The public policy focus and nurturing of processes and frameworks in digital technology greatly helped this irreversible and transformational change. The third has been embodied in the Atmanirbhar Bharat Abhiyan in terms of targeted relief to different sectors of the economy and sections of the population, and structural reforms that assisted a firm recovery and increased the medium-term growth potential. Global troubles, supply chain disruptions, and vagaries of monsoons intermittently stoked domestic inflationary pressures, which were, to a great extent, managed by administrative and monetary policy responses. The fiscal balances of the general government—central and State Governments taken together – have improved progressively despite expansionary public investment. Tax compliance gains driven by procedural reforms, expenditure restraint, and increasing digitisation helped India achieve this fine balance.

The external balance has been pressured by subdued global demand for goods, but strong services exports largely counterbalanced this. Global output is now somewhat more resilient than in 2022, inflationary pressures are shrinking, and trade is set to recover, should there be no further geo-political shocks or flare-ups. However, the chances of geopolitical disturbances and conflicts have only gone up in recent times.
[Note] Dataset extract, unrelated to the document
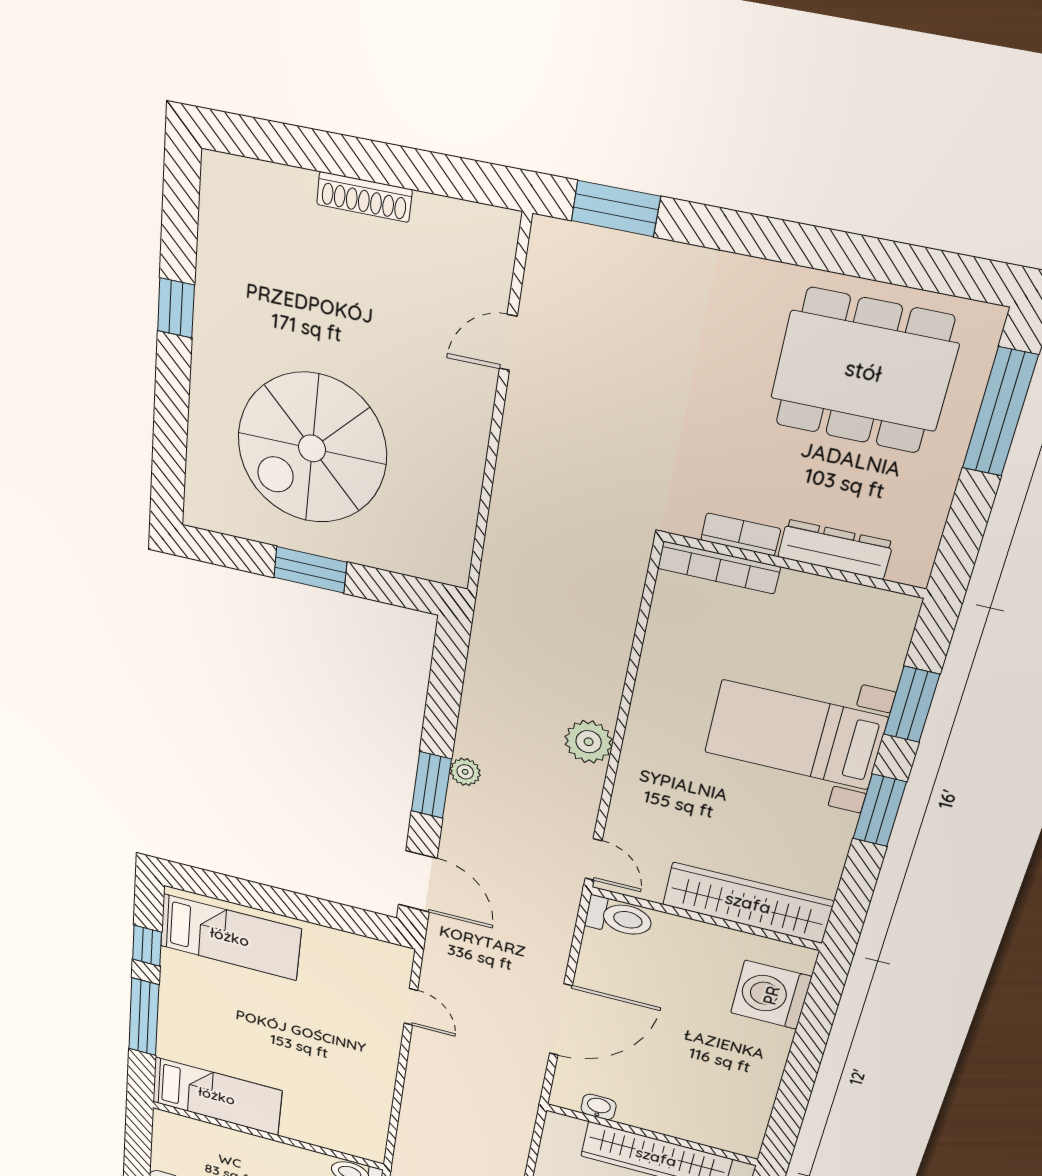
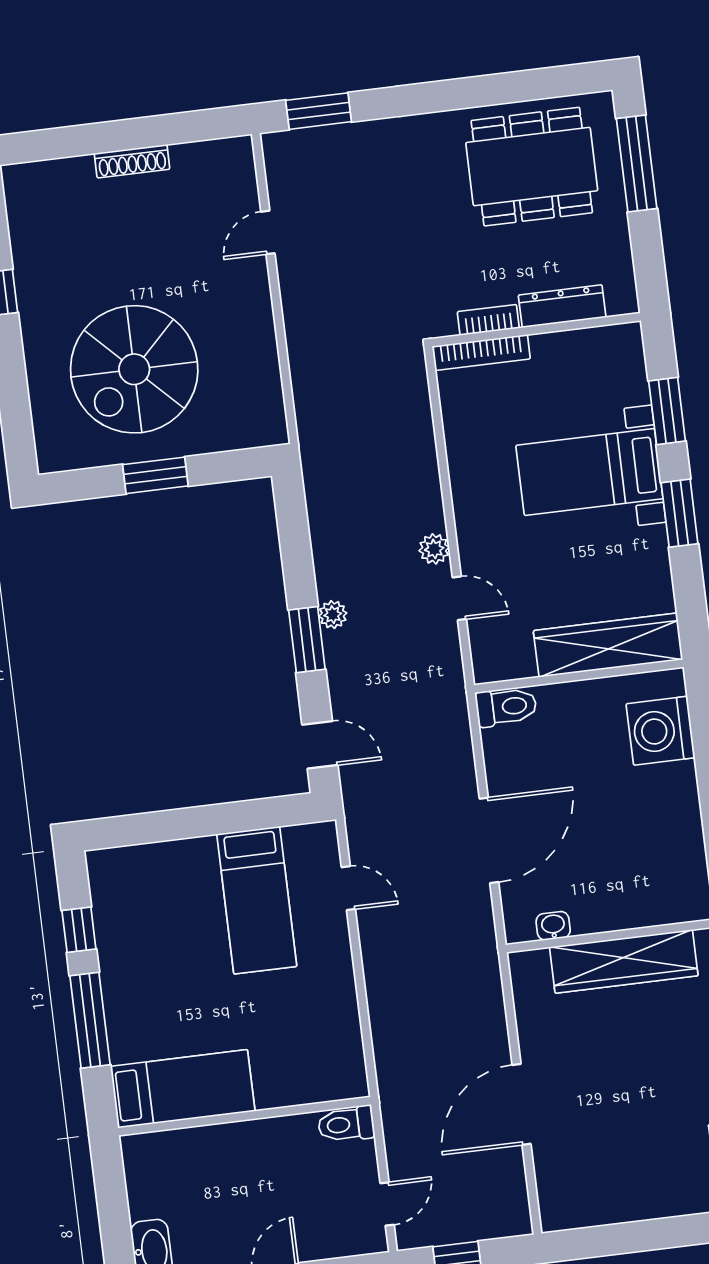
plant: (589, 742) -> (434, 549), width x0.73, depth x0.73
door: (594, 860) -> (459, 598), moved
door: (418, 882) -> (320, 745), width x0.73
bed: (230, 937) -> (257, 900), moved, turned 90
The net impact of these developments has been that the Indian economy recovered and expanded in an orderly fashion in the last three years. The real GDP in FY24 was 20 per cent higher than its level in FY20, a feat that only a very few major economies achieved, while also leaving a strong possibility for robust growth in FY25 and beyond. Growth has been inclusive with a reduction in unemployment and multi-dimensional poverty and an increase in labour force participation. Overall, the Indian economy looks forward to FY25 optimistically, anticipating broad-based and inclusive growth,” said last year’s survey.